• **YOUR GOAL**
Copy out the text of every record below word for word, leaving out the pictures.

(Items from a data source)
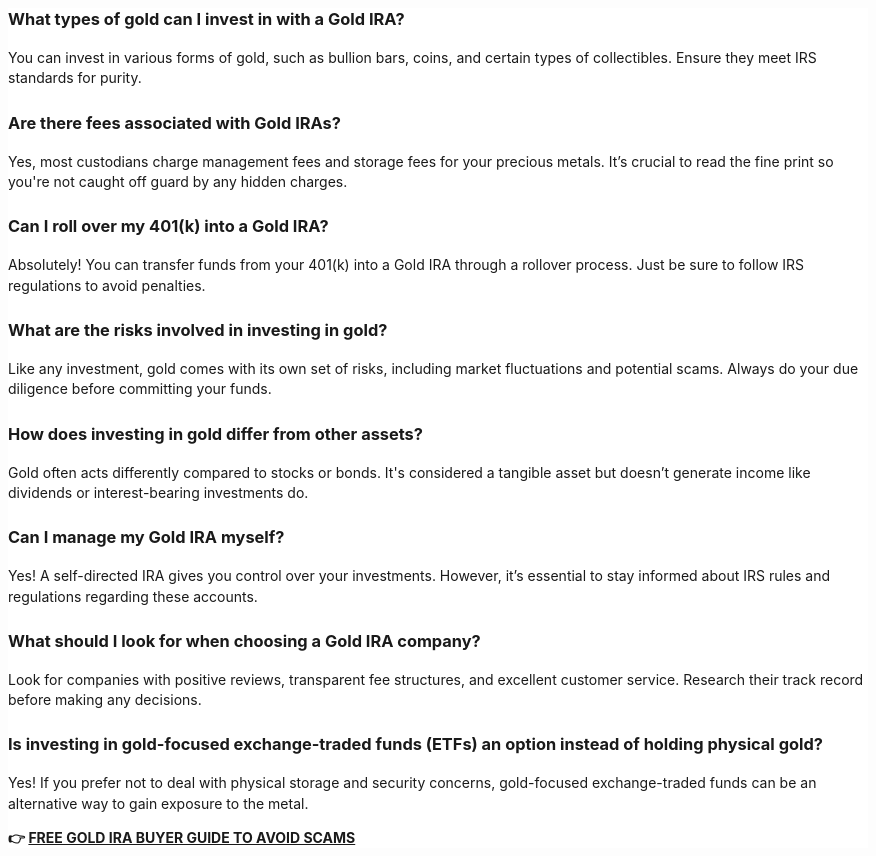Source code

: ### What types of gold can I invest in with a Gold IRA?
You can invest in various forms of gold, such as bullion bars, coins, and certain types of collectibles. Ensure they meet IRS standards for purity.

### Are there fees associated with Gold IRAs?
Yes, most custodians charge management fees and storage fees for your precious metals. It’s crucial to read the fine print so you're not caught off guard by any hidden charges.

### Can I roll over my 401(k) into a Gold IRA?
Absolutely! You can transfer funds from your 401(k) into a Gold IRA through a rollover process. Just be sure to follow IRS regulations to avoid penalties.

### What are the risks involved in investing in gold?
Like any investment, gold comes with its own set of risks, including market fluctuations and potential scams. Always do your due diligence before committing your funds.

### How does investing in gold differ from other assets?
Gold often acts differently compared to stocks or bonds. It's considered a tangible asset but doesn’t generate income like dividends or interest-bearing investments do.

### Can I manage my Gold IRA myself?
Yes! A self-directed IRA gives you control over your investments. However, it’s essential to stay informed about IRS rules and regulations regarding these accounts.

### What should I look for when choosing a Gold IRA company?
Look for companies with positive reviews, transparent fee structures, and excellent customer service. Research their track record before making any decisions.

### Is investing in gold-focused exchange-traded funds (ETFs) an option instead of holding physical gold?
Yes! If you prefer not to deal with physical storage and security concerns, gold-focused exchange-traded funds can be an alternative way to gain exposure to the metal.



**👉 [FREE GOLD IRA BUYER GUIDE TO AVOID SCAMS](https://gchaffi.com/HNIqQ0wc)**
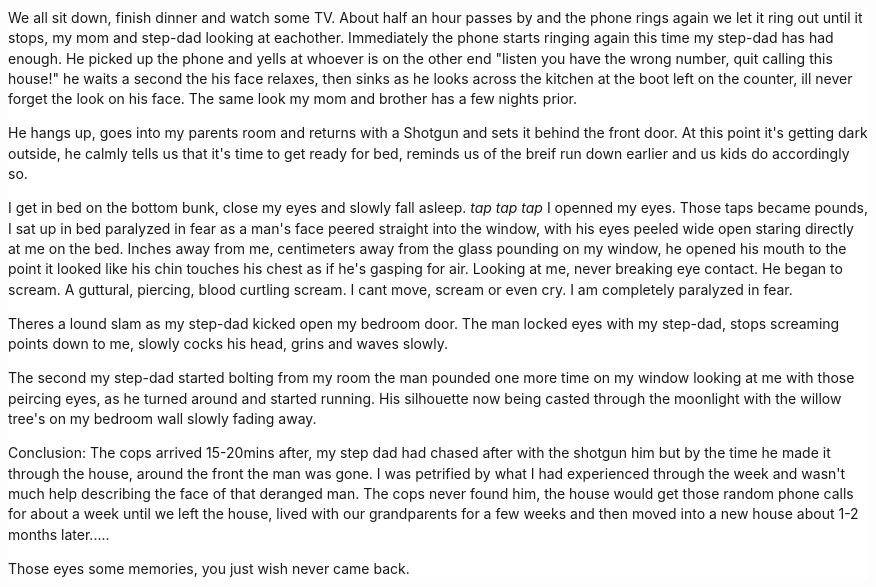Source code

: We all sit down, finish dinner and watch some TV. About half an hour passes by and the phone rings again we let it ring out until it stops, my mom and step-dad looking at eachother. Immediately the phone starts ringing again this time my step-dad has had enough. He picked up the phone and yells at whoever is on the other end "listen you have the wrong number, quit calling this house!" he waits a second the his face relaxes, then sinks as he looks across the kitchen at the boot left on the counter, ill never forget the look on his face. The same look my mom and brother has a few nights prior. 

He hangs up, goes into my parents room and returns with a Shotgun and sets it behind the front door. At this point it's getting dark outside, he calmly tells us that it's time to get ready for bed,  reminds us of the breif run down earlier and us kids do accordingly so. 

I get in bed on the bottom bunk, close my eyes and slowly fall asleep. *tap tap tap* I openned my eyes. Those taps became pounds, I sat up in bed paralyzed in fear as a man's face peered straight into the window, with his eyes peeled wide open staring directly at me on the bed. Inches away from me, centimeters away from the glass pounding on my window, he opened his mouth to the point it looked like his chin touches his chest as if he's gasping for air. Looking at me, never breaking eye contact. He began to scream. A guttural, piercing, blood curtling scream. I cant move, scream or even cry. I am completely paralyzed in fear. 

Theres a lound slam as my step-dad kicked open my bedroom door. The man locked eyes with my step-dad, stops screaming points down to me, slowly cocks his head, grins and waves slowly.

The second my step-dad started bolting from my room the man pounded one more time on my window looking at me with those peircing eyes, as he turned around and started running. His silhouette now being casted through the moonlight with the willow tree's on my bedroom wall slowly fading away.




Conclusion:
The cops arrived 15-20mins after, my step dad had chased after with the shotgun him but by the time he made it through the house, around the front the man was gone. I was petrified by what I had experienced through the week and wasn't much help describing the face of that deranged man. The cops never found him, the house would get those random phone calls for about a week until we left the house, lived with our grandparents for a few weeks and then moved into a new house about 1-2 months later.....

Those eyes some memories, you just wish never came back. 
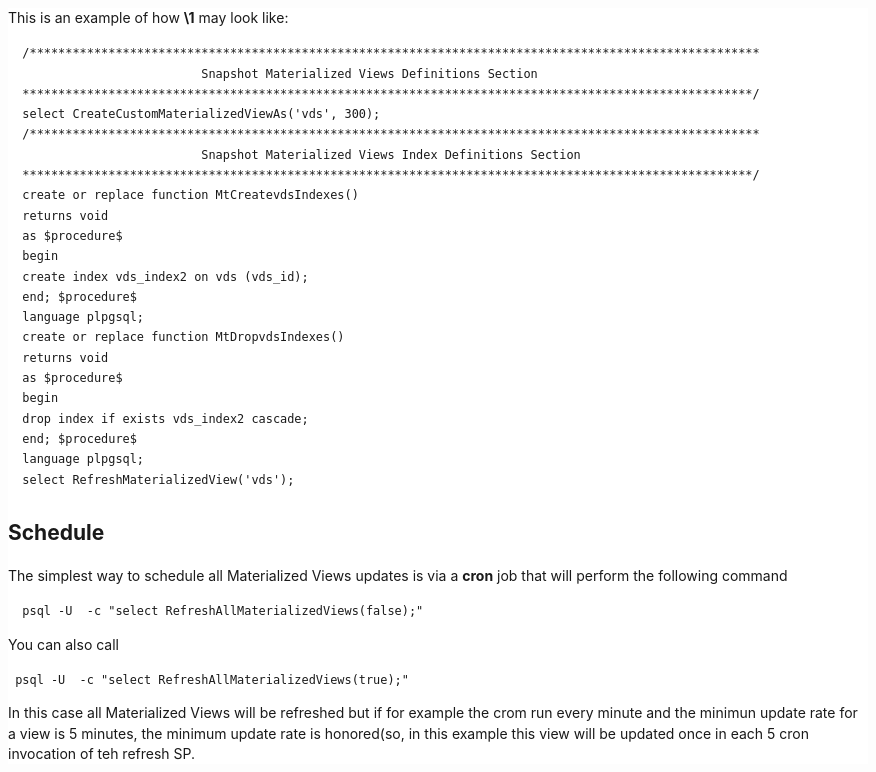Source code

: This is an example of how **\1** may look like:

      /******************************************************************************************************
                               Snapshot Materialized Views Definitions Section
      ******************************************************************************************************/
      select CreateCustomMaterializedViewAs('vds', 300);
      /******************************************************************************************************
                               Snapshot Materialized Views Index Definitions Section
      ******************************************************************************************************/
      create or replace function MtCreatevdsIndexes()
      returns void
      as $procedure$
      begin
      create index vds_index2 on vds (vds_id);
      end; $procedure$
      language plpgsql;
      create or replace function MtDropvdsIndexes()
      returns void
      as $procedure$
      begin
      drop index if exists vds_index2 cascade;
      end; $procedure$
      language plpgsql;
      select RefreshMaterializedView('vds');

## Schedule

The simplest way to schedule all Materialized Views updates is via a **cron** job that will perform the following command

`  psql -U `<user>` -c "select RefreshAllMaterializedViews(false);" `<db>

You can also call

` psql -U `<user>` -c "select RefreshAllMaterializedViews(true);" `<db>

In this case all Materialized Views will be refreshed but if for example the crom run every minute and the minimun update rate for a view is 5 minutes, the minimum update rate is honored(so, in this example this view will be updated once in each 5 cron invocation of teh refresh SP.
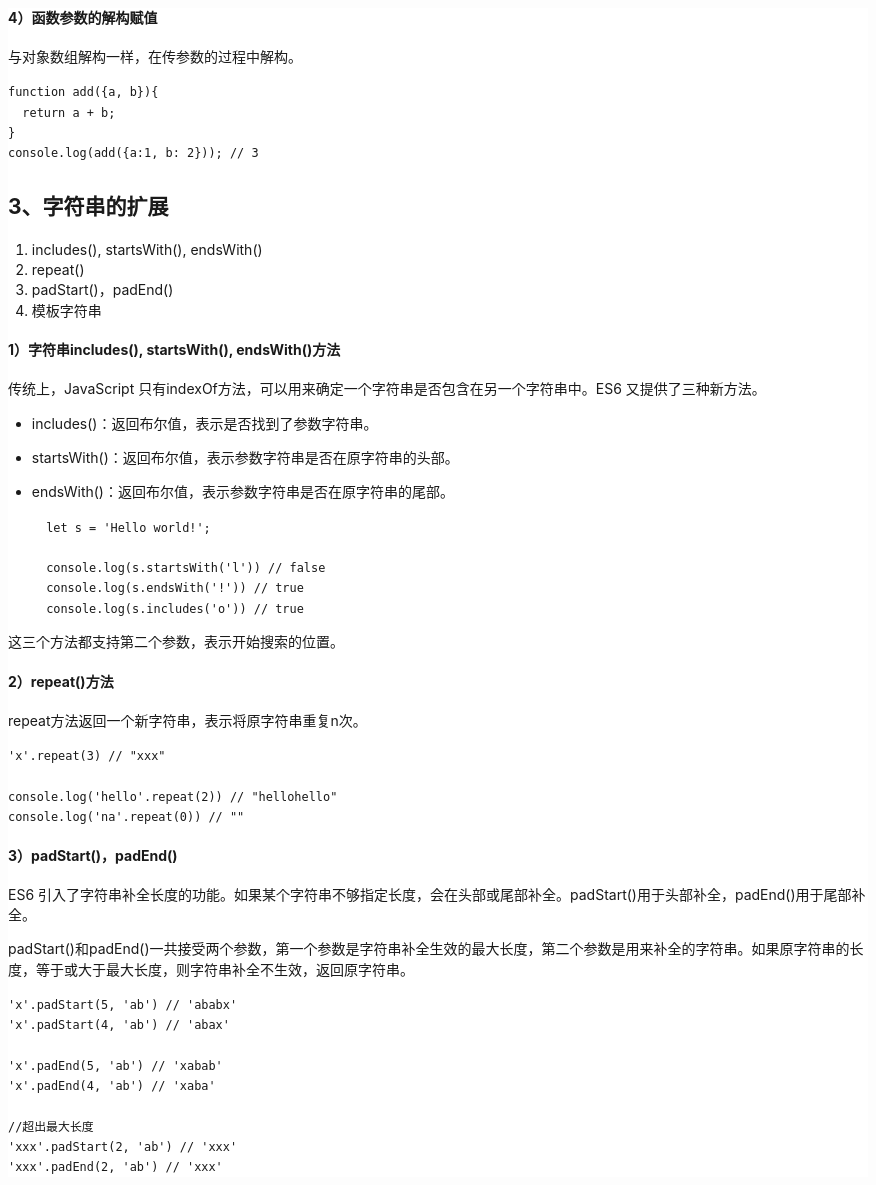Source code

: #### 4）函数参数的解构赋值

与对象数组解构一样，在传参数的过程中解构。

	function add({a, b}){
	  return a + b;
	}
	console.log(add({a:1, b: 2})); // 3

## 3、字符串的扩展


1. includes(), startsWith(), endsWith()
2. repeat() 
3. padStart()，padEnd()
4. 模板字符串


#### 1）字符串includes(), startsWith(), endsWith()方法

传统上，JavaScript 只有indexOf方法，可以用来确定一个字符串是否包含在另一个字符串中。ES6 又提供了三种新方法。

- includes()：返回布尔值，表示是否找到了参数字符串。
- startsWith()：返回布尔值，表示参数字符串是否在原字符串的头部。
- endsWith()：返回布尔值，表示参数字符串是否在原字符串的尾部。



		let s = 'Hello world!';

		console.log(s.startsWith('l')) // false
		console.log(s.endsWith('!')) // true
		console.log(s.includes('o')) // true

这三个方法都支持第二个参数，表示开始搜索的位置。

#### 2）repeat()方法

repeat方法返回一个新字符串，表示将原字符串重复n次。

	'x'.repeat(3) // "xxx"
	
	console.log('hello'.repeat(2)) // "hellohello"
	console.log('na'.repeat(0)) // ""

#### 3）padStart()，padEnd()

ES6 引入了字符串补全长度的功能。如果某个字符串不够指定长度，会在头部或尾部补全。padStart()用于头部补全，padEnd()用于尾部补全。

padStart()和padEnd()一共接受两个参数，第一个参数是字符串补全生效的最大长度，第二个参数是用来补全的字符串。如果原字符串的长度，等于或大于最大长度，则字符串补全不生效，返回原字符串。

	'x'.padStart(5, 'ab') // 'ababx'
	'x'.padStart(4, 'ab') // 'abax'
	
	'x'.padEnd(5, 'ab') // 'xabab'
	'x'.padEnd(4, 'ab') // 'xaba'
	
	//超出最大长度
	'xxx'.padStart(2, 'ab') // 'xxx'
	'xxx'.padEnd(2, 'ab') // 'xxx'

• **YOUR RESPONSE**
Source code

: ### What types of gold can I invest in with a Gold IRA?
You can invest in various forms of gold, such as bullion bars, coins, and certain types of collectibles. Ensure they meet IRS standards for purity.

### Are there fees associated with Gold IRAs?
Yes, most custodians charge management fees and storage fees for your precious metals. It’s crucial to read the fine print so you're not caught off guard by any hidden charges.

### Can I roll over my 401(k) into a Gold IRA?
Absolutely! You can transfer funds from your 401(k) into a Gold IRA through a rollover process. Just be sure to follow IRS regulations to avoid penalties.

### What are the risks involved in investing in gold?
Like any investment, gold comes with its own set of risks, including market fluctuations and potential scams. Always do your due diligence before committing your funds.

### How does investing in gold differ from other assets?
Gold often acts differently compared to stocks or bonds. It's considered a tangible asset but doesn’t generate income like dividends or interest-bearing investments do.

### Can I manage my Gold IRA myself?
Yes! A self-directed IRA gives you control over your investments. However, it’s essential to stay informed about IRS rules and regulations regarding these accounts.

### What should I look for when choosing a Gold IRA company?
Look for companies with positive reviews, transparent fee structures, and excellent customer service. Research their track record before making any decisions.

### Is investing in gold-focused exchange-traded funds (ETFs) an option instead of holding physical gold?
Yes! If you prefer not to deal with physical storage and security concerns, gold-focused exchange-traded funds can be an alternative way to gain exposure to the metal.



**👉 [FREE GOLD IRA BUYER GUIDE TO AVOID SCAMS](https://gchaffi.com/HNIqQ0wc)**
Source code

: We all sit down, finish dinner and watch some TV. About half an hour passes by and the phone rings again we let it ring out until it stops, my mom and step-dad looking at eachother. Immediately the phone starts ringing again this time my step-dad has had enough. He picked up the phone and yells at whoever is on the other end "listen you have the wrong number, quit calling this house!" he waits a second the his face relaxes, then sinks as he looks across the kitchen at the boot left on the counter, ill never forget the look on his face. The same look my mom and brother has a few nights prior. 

He hangs up, goes into my parents room and returns with a Shotgun and sets it behind the front door. At this point it's getting dark outside, he calmly tells us that it's time to get ready for bed,  reminds us of the breif run down earlier and us kids do accordingly so. 

I get in bed on the bottom bunk, close my eyes and slowly fall asleep. *tap tap tap* I openned my eyes. Those taps became pounds, I sat up in bed paralyzed in fear as a man's face peered straight into the window, with his eyes peeled wide open staring directly at me on the bed. Inches away from me, centimeters away from the glass pounding on my window, he opened his mouth to the point it looked like his chin touches his chest as if he's gasping for air. Looking at me, never breaking eye contact. He began to scream. A guttural, piercing, blood curtling scream. I cant move, scream or even cry. I am completely paralyzed in fear. 

Theres a lound slam as my step-dad kicked open my bedroom door. The man locked eyes with my step-dad, stops screaming points down to me, slowly cocks his head, grins and waves slowly.

The second my step-dad started bolting from my room the man pounded one more time on my window looking at me with those peircing eyes, as he turned around and started running. His silhouette now being casted through the moonlight with the willow tree's on my bedroom wall slowly fading away.




Conclusion:
The cops arrived 15-20mins after, my step dad had chased after with the shotgun him but by the time he made it through the house, around the front the man was gone. I was petrified by what I had experienced through the week and wasn't much help describing the face of that deranged man. The cops never found him, the house would get those random phone calls for about a week until we left the house, lived with our grandparents for a few weeks and then moved into a new house about 1-2 months later.....

Those eyes some memories, you just wish never came back. 
Source code

: This is an example of how **\1** may look like:

      /******************************************************************************************************
                               Snapshot Materialized Views Definitions Section
      ******************************************************************************************************/
      select CreateCustomMaterializedViewAs('vds', 300);
      /******************************************************************************************************
                               Snapshot Materialized Views Index Definitions Section
      ******************************************************************************************************/
      create or replace function MtCreatevdsIndexes()
      returns void
      as $procedure$
      begin
      create index vds_index2 on vds (vds_id);
      end; $procedure$
      language plpgsql;
      create or replace function MtDropvdsIndexes()
      returns void
      as $procedure$
      begin
      drop index if exists vds_index2 cascade;
      end; $procedure$
      language plpgsql;
      select RefreshMaterializedView('vds');

## Schedule

The simplest way to schedule all Materialized Views updates is via a **cron** job that will perform the following command

`  psql -U `<user>` -c "select RefreshAllMaterializedViews(false);" `<db>

You can also call

` psql -U `<user>` -c "select RefreshAllMaterializedViews(true);" `<db>

In this case all Materialized Views will be refreshed but if for example the crom run every minute and the minimun update rate for a view is 5 minutes, the minimum update rate is honored(so, in this example this view will be updated once in each 5 cron invocation of teh refresh SP.
Source code

: #### 4）函数参数的解构赋值

与对象数组解构一样，在传参数的过程中解构。

	function add({a, b}){
	  return a + b;
	}
	console.log(add({a:1, b: 2})); // 3

## 3、字符串的扩展


1. includes(), startsWith(), endsWith()
2. repeat() 
3. padStart()，padEnd()
4. 模板字符串


#### 1）字符串includes(), startsWith(), endsWith()方法

传统上，JavaScript 只有indexOf方法，可以用来确定一个字符串是否包含在另一个字符串中。ES6 又提供了三种新方法。

- includes()：返回布尔值，表示是否找到了参数字符串。
- startsWith()：返回布尔值，表示参数字符串是否在原字符串的头部。
- endsWith()：返回布尔值，表示参数字符串是否在原字符串的尾部。



		let s = 'Hello world!';

		console.log(s.startsWith('l')) // false
		console.log(s.endsWith('!')) // true
		console.log(s.includes('o')) // true

这三个方法都支持第二个参数，表示开始搜索的位置。

#### 2）repeat()方法

repeat方法返回一个新字符串，表示将原字符串重复n次。

	'x'.repeat(3) // "xxx"
	
	console.log('hello'.repeat(2)) // "hellohello"
	console.log('na'.repeat(0)) // ""

#### 3）padStart()，padEnd()

ES6 引入了字符串补全长度的功能。如果某个字符串不够指定长度，会在头部或尾部补全。padStart()用于头部补全，padEnd()用于尾部补全。

padStart()和padEnd()一共接受两个参数，第一个参数是字符串补全生效的最大长度，第二个参数是用来补全的字符串。如果原字符串的长度，等于或大于最大长度，则字符串补全不生效，返回原字符串。

	'x'.padStart(5, 'ab') // 'ababx'
	'x'.padStart(4, 'ab') // 'abax'
	
	'x'.padEnd(5, 'ab') // 'xabab'
	'x'.padEnd(4, 'ab') // 'xaba'
	
	//超出最大长度
	'xxx'.padStart(2, 'ab') // 'xxx'
	'xxx'.padEnd(2, 'ab') // 'xxx'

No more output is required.